#### What the task asks:
Under this line are the records; write out word for word the part that begins at the line containing "The former student made a series of" and ends at the line containing "been waffling on", and no more.
*** Data records Section Begins ***
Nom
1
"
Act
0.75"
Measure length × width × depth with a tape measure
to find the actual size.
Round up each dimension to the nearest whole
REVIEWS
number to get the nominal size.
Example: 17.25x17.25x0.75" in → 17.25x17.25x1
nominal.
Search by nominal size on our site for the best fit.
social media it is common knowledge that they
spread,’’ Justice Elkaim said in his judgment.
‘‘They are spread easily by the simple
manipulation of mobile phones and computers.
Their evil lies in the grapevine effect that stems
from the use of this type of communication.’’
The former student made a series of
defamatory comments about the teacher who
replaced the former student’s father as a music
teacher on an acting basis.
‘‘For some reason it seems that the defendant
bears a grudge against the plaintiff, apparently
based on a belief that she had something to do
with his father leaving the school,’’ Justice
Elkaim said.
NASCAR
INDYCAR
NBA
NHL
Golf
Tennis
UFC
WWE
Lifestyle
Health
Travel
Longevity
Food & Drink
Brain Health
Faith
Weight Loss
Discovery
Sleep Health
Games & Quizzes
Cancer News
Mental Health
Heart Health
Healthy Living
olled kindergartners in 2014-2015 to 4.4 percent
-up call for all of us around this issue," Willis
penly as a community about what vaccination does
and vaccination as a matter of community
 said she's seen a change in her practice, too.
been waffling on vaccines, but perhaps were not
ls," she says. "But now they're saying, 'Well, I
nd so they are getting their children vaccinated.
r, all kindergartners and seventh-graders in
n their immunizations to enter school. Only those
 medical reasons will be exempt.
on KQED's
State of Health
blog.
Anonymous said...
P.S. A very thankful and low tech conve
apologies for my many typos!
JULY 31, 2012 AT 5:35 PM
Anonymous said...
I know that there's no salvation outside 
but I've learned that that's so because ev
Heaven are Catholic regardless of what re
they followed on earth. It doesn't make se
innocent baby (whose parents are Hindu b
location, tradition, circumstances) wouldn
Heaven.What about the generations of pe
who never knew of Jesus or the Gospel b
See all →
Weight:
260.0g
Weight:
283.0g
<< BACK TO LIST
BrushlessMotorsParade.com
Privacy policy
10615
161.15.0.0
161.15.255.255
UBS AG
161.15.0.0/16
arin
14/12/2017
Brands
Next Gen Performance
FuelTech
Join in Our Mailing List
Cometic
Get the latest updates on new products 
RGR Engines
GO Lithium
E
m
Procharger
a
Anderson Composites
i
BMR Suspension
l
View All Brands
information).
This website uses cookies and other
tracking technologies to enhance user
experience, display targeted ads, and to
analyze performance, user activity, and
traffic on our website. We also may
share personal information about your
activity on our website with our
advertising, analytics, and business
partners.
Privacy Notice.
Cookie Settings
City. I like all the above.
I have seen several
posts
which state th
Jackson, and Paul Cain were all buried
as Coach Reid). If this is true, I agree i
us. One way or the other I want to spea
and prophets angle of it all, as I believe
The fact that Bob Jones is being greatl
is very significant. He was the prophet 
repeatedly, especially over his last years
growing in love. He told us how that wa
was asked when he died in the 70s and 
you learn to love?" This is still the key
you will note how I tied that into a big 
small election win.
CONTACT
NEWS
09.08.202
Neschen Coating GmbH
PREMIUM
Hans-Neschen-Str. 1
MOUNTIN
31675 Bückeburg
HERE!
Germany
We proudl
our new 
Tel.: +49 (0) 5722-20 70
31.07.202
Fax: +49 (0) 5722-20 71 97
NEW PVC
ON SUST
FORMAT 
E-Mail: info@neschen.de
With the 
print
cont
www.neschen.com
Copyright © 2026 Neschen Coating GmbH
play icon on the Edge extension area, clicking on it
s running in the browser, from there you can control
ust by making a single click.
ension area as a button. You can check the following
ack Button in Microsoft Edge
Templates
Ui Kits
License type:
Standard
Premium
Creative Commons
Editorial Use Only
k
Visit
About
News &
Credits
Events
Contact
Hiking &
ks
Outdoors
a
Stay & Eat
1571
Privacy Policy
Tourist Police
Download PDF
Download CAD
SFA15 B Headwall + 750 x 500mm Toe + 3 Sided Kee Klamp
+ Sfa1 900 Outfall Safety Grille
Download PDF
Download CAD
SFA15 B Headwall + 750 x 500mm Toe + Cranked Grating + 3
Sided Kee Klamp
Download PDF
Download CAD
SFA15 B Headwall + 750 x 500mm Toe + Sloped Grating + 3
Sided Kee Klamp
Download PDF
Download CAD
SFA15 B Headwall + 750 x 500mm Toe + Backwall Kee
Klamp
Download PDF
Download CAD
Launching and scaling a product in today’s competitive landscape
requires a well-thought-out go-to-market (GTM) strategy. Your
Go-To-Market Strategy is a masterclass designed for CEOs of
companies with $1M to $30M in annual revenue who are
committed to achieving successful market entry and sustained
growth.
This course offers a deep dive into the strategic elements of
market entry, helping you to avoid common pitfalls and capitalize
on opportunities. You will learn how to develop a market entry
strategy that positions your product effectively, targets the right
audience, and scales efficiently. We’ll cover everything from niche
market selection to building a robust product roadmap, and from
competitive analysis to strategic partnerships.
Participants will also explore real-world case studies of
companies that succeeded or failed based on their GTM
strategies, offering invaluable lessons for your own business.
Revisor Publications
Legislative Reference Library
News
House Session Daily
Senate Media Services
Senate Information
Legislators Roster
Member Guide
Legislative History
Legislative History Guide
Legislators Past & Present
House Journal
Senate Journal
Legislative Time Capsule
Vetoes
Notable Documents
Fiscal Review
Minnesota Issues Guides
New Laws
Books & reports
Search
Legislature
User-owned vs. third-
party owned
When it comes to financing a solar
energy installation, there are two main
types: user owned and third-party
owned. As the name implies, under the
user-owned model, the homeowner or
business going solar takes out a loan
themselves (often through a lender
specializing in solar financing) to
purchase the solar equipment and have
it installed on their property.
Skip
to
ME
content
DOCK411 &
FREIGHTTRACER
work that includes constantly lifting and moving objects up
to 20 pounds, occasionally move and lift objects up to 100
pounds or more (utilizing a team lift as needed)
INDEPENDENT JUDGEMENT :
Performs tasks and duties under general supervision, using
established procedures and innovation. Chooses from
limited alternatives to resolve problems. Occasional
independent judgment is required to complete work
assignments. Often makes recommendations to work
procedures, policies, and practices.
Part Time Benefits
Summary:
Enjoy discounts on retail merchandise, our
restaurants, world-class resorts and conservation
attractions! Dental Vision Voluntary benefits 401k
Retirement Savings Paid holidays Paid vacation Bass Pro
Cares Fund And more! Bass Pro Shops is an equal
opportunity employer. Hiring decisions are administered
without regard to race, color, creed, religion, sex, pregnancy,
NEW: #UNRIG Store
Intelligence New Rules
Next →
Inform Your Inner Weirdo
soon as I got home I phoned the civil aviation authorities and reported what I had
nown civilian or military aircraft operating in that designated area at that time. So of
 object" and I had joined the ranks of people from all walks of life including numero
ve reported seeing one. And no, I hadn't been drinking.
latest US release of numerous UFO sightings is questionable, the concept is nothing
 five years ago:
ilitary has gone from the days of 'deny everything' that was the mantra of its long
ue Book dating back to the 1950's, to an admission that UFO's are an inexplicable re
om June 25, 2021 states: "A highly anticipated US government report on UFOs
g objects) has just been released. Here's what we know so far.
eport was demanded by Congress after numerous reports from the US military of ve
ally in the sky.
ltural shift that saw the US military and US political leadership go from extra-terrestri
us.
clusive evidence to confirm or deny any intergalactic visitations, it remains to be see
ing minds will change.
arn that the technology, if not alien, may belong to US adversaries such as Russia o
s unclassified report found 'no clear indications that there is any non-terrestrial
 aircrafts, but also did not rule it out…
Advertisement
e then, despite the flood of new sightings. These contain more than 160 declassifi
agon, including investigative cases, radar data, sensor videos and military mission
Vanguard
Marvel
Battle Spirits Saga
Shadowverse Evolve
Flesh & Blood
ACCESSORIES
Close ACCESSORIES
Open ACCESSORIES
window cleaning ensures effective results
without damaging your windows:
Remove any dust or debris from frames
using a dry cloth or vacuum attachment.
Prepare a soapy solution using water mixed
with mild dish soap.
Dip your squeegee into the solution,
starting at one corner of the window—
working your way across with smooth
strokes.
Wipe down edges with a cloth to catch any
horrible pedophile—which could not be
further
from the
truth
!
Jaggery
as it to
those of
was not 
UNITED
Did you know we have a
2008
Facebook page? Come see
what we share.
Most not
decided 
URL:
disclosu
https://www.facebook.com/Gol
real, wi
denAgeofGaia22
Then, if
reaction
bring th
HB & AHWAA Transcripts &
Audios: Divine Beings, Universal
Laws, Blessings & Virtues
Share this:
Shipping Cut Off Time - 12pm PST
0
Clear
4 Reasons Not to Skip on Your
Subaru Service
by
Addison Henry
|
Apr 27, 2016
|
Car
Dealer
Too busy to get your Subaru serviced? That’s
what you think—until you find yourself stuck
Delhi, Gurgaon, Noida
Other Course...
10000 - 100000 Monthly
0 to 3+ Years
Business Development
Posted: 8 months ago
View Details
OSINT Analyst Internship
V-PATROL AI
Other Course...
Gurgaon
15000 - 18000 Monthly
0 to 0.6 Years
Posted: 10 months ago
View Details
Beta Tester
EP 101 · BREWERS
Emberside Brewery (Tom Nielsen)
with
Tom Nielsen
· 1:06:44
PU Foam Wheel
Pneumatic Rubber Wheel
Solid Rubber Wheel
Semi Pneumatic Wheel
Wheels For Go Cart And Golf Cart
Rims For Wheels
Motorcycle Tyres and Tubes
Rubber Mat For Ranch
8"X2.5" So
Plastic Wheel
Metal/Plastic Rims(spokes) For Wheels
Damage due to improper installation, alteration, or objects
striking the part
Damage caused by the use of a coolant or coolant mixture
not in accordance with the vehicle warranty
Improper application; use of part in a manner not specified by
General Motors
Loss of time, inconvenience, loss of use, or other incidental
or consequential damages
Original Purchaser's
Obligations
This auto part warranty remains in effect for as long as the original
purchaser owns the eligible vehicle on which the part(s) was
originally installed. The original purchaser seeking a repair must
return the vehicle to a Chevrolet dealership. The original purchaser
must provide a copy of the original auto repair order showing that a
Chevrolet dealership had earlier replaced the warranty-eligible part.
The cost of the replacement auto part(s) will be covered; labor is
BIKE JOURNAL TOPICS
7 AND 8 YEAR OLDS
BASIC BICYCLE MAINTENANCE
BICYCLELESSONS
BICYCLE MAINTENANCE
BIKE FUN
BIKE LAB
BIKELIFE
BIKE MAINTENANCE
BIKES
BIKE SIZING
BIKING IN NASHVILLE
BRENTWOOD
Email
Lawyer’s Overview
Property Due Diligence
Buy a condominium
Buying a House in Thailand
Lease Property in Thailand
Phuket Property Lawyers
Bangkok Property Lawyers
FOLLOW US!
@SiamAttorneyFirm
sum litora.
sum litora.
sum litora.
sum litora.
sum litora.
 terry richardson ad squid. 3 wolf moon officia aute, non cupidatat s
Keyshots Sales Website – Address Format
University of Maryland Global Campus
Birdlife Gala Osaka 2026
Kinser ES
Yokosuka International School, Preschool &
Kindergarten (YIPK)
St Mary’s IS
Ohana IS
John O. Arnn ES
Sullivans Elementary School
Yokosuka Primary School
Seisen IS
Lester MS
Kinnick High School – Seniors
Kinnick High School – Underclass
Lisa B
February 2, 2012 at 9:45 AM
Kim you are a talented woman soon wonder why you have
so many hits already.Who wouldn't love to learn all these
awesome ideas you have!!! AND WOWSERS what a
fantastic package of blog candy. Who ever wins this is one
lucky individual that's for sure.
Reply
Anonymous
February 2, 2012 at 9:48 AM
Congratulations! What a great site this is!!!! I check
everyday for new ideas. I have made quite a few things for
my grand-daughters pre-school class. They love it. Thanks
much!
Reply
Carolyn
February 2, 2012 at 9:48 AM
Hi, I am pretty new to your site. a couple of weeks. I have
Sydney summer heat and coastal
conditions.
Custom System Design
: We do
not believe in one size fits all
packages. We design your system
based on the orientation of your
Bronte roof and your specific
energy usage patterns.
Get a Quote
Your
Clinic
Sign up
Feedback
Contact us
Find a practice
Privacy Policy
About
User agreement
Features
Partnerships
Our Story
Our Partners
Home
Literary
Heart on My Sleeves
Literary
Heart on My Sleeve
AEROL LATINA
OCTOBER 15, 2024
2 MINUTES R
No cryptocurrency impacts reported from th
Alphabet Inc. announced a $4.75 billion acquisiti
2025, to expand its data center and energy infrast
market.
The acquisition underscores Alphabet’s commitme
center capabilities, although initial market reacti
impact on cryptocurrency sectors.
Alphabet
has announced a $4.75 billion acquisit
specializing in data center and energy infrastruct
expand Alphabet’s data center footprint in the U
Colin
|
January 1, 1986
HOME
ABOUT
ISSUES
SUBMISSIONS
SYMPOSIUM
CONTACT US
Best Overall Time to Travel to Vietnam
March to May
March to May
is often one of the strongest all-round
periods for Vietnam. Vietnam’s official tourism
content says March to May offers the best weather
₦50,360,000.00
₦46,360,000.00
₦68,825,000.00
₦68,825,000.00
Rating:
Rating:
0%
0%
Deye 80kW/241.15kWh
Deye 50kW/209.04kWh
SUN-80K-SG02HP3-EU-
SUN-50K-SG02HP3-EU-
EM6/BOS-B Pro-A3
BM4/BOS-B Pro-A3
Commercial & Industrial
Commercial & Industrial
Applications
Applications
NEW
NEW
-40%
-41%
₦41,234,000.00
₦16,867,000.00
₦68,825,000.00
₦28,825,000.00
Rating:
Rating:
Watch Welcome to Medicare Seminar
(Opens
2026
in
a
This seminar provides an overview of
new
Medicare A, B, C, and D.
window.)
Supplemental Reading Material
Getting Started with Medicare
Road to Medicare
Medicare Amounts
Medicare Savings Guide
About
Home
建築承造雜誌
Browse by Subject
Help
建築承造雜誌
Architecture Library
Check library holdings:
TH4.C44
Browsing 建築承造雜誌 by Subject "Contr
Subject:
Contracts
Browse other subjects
*** Data records Section Ends ***
#### Task answer:
The former student made a series of
defamatory comments about the teacher who
replaced the former student’s father as a music
teacher on an acting basis.
‘‘For some reason it seems that the defendant
bears a grudge against the plaintiff, apparently
based on a belief that she had something to do
with his father leaving the school,’’ Justice
Elkaim said.
NASCAR
INDYCAR
NBA
NHL
Golf
Tennis
UFC
WWE
Lifestyle
Health
Travel
Longevity
Food & Drink
Brain Health
Faith
Weight Loss
Discovery
Sleep Health
Games & Quizzes
Cancer News
Mental Health
Heart Health
Healthy Living
olled kindergartners in 2014-2015 to 4.4 percent
-up call for all of us around this issue," Willis
penly as a community about what vaccination does
and vaccination as a matter of community
 said she's seen a change in her practice, too.
been waffling on vaccines, but perhaps were not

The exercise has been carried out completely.